Comme toujours dans ces dossiers de démarchage portant sur le vente de matériel défaillant et/ou la fourniture de prestations de service inexistantes, la société avait pris soin de céder son contrat à un organisme de financement qui lui avait réglé l’intégralité des mensualités dues par les clients.
Les clients dont le contrat avait été cédé étaient alors poursuivis par l’organisme de financement auquel ils ne parvenaient pas à opposer les manquements de leur cocontractant.

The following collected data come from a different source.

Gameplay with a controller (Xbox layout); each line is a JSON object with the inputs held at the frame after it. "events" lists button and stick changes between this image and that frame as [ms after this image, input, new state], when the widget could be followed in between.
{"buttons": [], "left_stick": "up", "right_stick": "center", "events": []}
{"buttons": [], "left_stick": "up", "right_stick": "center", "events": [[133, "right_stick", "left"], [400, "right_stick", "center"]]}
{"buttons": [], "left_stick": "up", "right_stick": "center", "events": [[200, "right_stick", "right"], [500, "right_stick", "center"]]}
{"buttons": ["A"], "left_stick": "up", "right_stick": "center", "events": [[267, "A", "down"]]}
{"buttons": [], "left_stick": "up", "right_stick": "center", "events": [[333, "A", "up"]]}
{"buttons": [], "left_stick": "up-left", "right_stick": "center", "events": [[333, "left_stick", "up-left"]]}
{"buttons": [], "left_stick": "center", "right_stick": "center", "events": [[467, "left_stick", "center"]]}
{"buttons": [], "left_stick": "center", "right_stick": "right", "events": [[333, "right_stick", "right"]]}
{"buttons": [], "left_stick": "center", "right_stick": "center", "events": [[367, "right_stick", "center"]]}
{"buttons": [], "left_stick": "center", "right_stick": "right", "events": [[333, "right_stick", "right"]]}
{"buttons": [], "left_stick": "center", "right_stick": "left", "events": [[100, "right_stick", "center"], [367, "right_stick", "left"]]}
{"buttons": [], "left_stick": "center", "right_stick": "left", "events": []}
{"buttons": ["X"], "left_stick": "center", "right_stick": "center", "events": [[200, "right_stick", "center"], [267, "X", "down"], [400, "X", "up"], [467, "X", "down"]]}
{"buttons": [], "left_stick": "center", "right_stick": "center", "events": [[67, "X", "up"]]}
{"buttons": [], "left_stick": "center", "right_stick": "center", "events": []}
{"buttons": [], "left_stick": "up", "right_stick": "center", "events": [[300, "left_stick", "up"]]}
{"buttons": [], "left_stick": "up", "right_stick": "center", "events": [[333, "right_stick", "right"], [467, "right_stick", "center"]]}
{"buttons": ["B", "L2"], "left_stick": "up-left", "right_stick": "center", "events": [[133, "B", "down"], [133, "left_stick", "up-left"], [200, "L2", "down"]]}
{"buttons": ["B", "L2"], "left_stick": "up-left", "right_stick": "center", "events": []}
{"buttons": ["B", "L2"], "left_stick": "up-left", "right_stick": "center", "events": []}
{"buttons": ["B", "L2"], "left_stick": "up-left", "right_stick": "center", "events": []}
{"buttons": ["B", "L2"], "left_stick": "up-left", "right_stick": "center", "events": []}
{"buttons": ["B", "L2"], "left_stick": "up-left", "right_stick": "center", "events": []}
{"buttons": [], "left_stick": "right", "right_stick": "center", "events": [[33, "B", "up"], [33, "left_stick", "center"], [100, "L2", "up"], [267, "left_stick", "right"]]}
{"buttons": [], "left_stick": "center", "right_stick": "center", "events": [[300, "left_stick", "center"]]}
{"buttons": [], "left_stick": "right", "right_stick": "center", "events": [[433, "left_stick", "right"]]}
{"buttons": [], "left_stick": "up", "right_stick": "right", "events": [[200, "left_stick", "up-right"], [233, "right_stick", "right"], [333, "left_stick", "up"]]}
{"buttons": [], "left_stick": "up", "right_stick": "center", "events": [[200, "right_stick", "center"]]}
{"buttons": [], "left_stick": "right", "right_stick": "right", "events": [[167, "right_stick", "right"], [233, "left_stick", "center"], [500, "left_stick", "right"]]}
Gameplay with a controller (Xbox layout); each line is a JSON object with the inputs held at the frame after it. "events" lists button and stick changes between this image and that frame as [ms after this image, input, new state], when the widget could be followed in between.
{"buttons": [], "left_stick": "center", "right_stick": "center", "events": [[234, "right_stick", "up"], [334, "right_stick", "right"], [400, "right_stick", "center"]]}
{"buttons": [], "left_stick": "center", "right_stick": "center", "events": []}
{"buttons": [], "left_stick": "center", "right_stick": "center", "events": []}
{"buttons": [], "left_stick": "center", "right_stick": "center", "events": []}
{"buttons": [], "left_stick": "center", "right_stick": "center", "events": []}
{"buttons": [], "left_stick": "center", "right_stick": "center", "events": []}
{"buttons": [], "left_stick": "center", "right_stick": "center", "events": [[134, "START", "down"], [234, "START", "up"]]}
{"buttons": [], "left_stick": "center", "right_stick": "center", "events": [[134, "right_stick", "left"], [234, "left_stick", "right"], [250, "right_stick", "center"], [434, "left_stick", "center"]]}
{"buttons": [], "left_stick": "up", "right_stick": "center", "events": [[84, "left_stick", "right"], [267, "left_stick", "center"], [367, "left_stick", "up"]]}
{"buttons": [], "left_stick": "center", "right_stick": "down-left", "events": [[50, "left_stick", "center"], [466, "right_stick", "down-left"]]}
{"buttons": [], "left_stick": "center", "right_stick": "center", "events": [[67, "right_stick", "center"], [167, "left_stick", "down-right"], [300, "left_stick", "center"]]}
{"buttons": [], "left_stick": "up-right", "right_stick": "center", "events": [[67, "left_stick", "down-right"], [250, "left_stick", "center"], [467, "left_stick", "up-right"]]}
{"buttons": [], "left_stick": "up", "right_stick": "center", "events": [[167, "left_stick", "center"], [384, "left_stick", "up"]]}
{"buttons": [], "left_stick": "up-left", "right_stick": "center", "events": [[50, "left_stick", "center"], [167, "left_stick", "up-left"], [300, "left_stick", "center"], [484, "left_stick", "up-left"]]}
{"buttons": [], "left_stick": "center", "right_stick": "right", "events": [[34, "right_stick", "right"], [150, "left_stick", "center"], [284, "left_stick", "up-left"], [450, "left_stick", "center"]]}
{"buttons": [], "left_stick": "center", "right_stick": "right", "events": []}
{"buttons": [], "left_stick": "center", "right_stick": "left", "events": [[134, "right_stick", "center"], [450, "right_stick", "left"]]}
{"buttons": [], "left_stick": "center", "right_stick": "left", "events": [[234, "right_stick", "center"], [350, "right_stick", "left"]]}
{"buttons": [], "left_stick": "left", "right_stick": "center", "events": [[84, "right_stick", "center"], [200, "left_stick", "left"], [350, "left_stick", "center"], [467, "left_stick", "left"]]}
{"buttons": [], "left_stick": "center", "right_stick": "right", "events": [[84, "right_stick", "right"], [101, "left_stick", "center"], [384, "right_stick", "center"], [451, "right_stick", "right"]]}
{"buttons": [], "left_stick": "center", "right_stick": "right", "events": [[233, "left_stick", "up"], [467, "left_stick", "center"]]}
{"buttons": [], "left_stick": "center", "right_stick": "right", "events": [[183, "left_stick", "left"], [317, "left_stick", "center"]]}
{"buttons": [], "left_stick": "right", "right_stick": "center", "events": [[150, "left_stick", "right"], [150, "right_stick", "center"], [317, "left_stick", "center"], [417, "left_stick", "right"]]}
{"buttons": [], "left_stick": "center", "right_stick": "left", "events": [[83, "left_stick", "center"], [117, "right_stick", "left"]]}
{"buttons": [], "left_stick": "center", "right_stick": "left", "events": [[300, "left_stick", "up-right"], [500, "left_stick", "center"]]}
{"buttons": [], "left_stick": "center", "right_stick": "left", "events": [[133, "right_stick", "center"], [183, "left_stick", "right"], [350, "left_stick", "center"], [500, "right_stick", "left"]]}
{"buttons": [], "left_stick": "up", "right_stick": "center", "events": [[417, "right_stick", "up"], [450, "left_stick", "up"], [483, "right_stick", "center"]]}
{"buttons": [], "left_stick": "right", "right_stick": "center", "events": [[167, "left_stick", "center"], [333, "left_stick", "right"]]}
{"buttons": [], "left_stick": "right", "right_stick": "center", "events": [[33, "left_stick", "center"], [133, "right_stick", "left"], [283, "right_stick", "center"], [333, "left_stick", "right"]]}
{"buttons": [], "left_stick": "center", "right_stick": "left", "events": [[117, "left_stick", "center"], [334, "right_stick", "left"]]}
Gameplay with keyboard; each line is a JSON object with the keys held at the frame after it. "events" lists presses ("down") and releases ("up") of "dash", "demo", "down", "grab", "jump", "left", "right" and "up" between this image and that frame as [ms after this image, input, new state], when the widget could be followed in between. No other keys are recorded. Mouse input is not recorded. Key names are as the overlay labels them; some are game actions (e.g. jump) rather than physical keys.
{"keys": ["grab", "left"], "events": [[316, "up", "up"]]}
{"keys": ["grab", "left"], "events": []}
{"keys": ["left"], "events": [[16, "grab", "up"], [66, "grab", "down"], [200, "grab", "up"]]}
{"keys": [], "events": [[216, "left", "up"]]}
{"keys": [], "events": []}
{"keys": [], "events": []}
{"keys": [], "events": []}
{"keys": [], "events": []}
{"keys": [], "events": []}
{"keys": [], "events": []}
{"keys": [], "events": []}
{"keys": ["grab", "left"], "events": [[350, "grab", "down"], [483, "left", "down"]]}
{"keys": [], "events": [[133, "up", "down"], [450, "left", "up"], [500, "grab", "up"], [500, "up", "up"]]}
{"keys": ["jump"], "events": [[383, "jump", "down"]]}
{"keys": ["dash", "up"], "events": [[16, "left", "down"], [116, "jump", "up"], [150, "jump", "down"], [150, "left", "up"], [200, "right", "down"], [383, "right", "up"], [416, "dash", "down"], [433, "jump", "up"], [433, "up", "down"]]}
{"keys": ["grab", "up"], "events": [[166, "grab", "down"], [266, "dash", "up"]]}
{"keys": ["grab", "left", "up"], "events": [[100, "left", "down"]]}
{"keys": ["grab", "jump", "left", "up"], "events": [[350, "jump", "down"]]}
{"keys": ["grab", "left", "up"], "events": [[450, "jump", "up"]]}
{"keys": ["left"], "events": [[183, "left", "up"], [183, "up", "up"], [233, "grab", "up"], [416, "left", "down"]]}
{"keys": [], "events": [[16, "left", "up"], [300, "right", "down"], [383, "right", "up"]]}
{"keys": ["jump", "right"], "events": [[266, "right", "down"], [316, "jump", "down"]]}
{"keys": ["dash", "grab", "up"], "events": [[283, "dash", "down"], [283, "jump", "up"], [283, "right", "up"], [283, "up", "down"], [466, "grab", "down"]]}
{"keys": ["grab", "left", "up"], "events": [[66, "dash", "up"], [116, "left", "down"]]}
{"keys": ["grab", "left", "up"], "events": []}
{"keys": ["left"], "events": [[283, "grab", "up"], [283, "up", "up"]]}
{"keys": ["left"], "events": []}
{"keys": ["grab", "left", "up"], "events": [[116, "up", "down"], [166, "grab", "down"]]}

Plus d’une centaine de parties civiles ont alors déposé plainte, et une longue enquête a permis de prouver leur bonne foi.
Cela a permis de découvrir que certains commerciaux avaient manifestement produit de faux contrats engageant les clients qui avaient été démarchés par leurs soins.
Comme rappelé dans l’arrêt de la Chambre Criminelle de la Cour de cassation du 11/10/2017 (n°17-81000) « en l’état de la procédure, la SAS ASP 64 est présumée responsable de 589 escroqueries au préjudice de sociétés victimes identifiées, pour un gain total de 12,5 millions d’euros (…) à ce stade de la procédure, 150 sociétés victimes ont déposé plainte, pour un préjudice en cours d’évaluation mais supérieur à 7 millions d’euros« .
Parallèlement nous avons aussi protégé nos clients des recours commerciaux engagés par les organismes de financement. Nous avons informé ces derniers de la procédure pénale en cours en leur rappelant qu’à ce titre toute poursuite de leur procédure commerciale caractériserait alors un acte de recel de l’infraction portée à leur connaissance.
Dans cette procédure que nous suivons depuis plus de 10 ans, cela devrait permettre à nos clients d’échapper au paiement de mensualités réclamées par les organismes de financement et peut être de pouvoir récupérer celles qui avaient été payées indument.
Nous les remercions pour leur confiance.